TO-DO ITEM: Pull out every line in the listing below that contains the word "categories", matching case exactly.

LISTED ENTRIES:
________________________________________

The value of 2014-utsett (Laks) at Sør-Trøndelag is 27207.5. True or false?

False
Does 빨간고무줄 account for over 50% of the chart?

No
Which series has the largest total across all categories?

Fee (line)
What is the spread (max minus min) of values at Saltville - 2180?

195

________________________________________

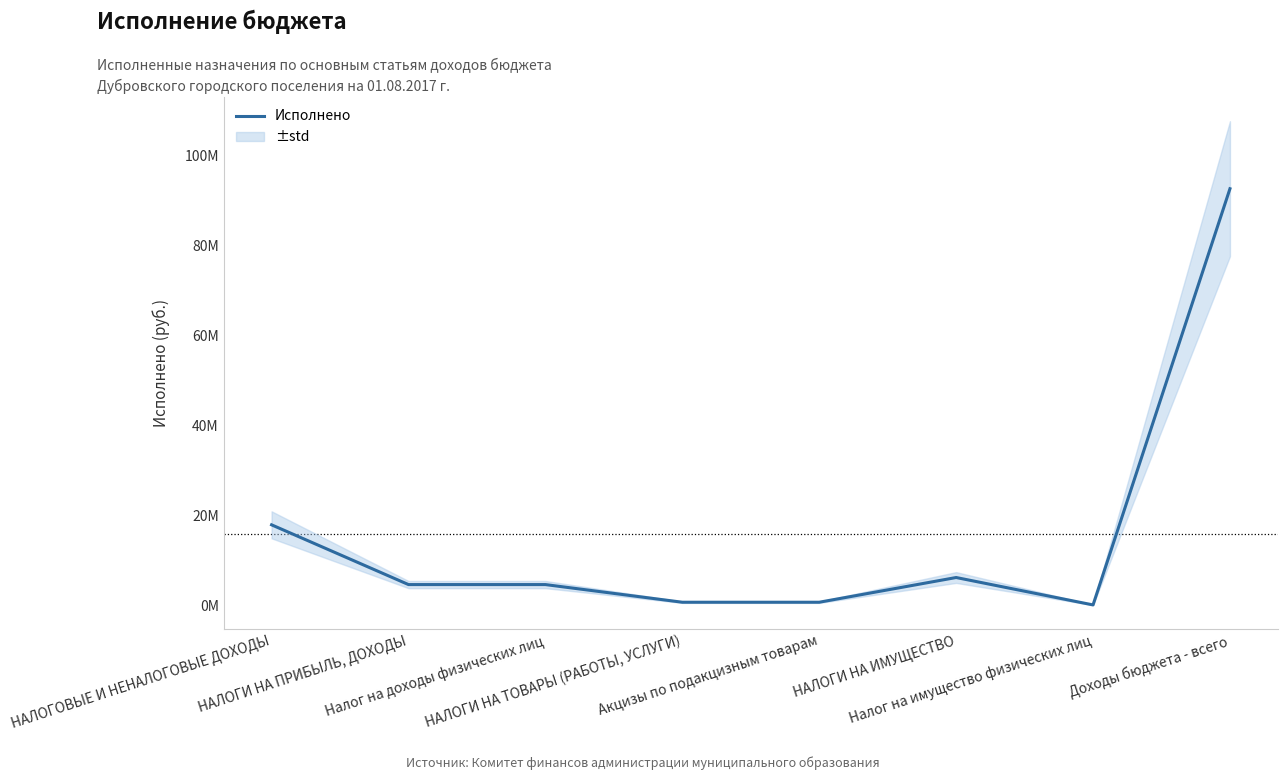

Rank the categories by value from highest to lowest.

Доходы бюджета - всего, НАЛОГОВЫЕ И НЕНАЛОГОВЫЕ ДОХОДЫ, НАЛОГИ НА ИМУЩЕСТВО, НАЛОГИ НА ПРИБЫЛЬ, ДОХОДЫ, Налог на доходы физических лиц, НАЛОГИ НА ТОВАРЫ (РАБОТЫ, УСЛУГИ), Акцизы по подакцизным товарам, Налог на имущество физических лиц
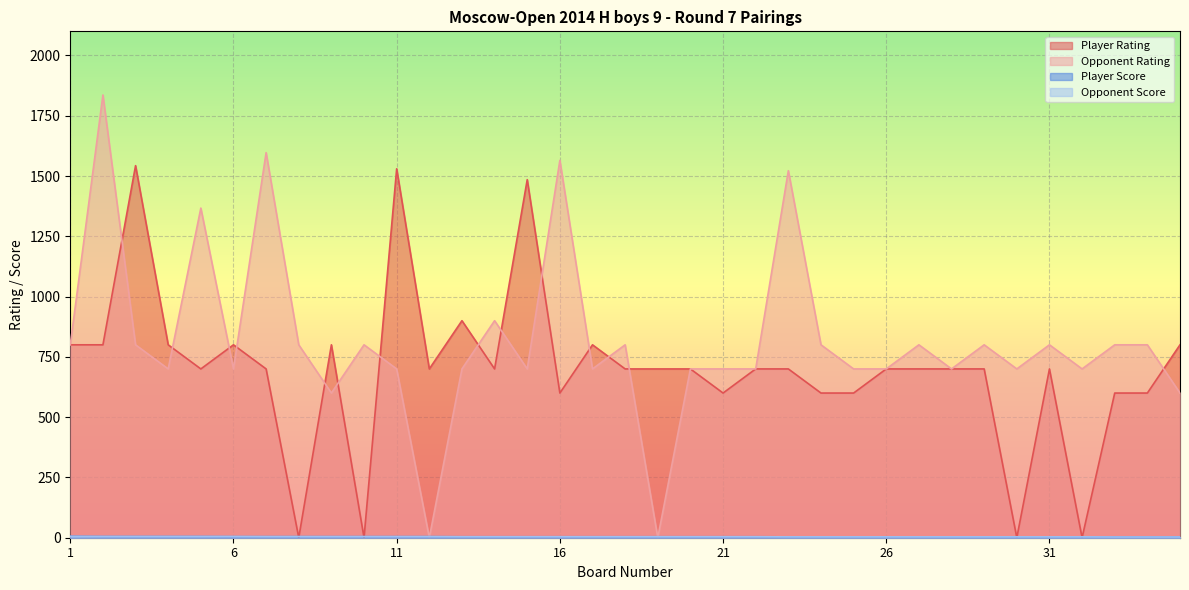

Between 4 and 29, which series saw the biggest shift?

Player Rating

________________________________________

WORKED SOLUTION:
Which series has the largest total across all categories?
Rank the categories by value from highest to lowest.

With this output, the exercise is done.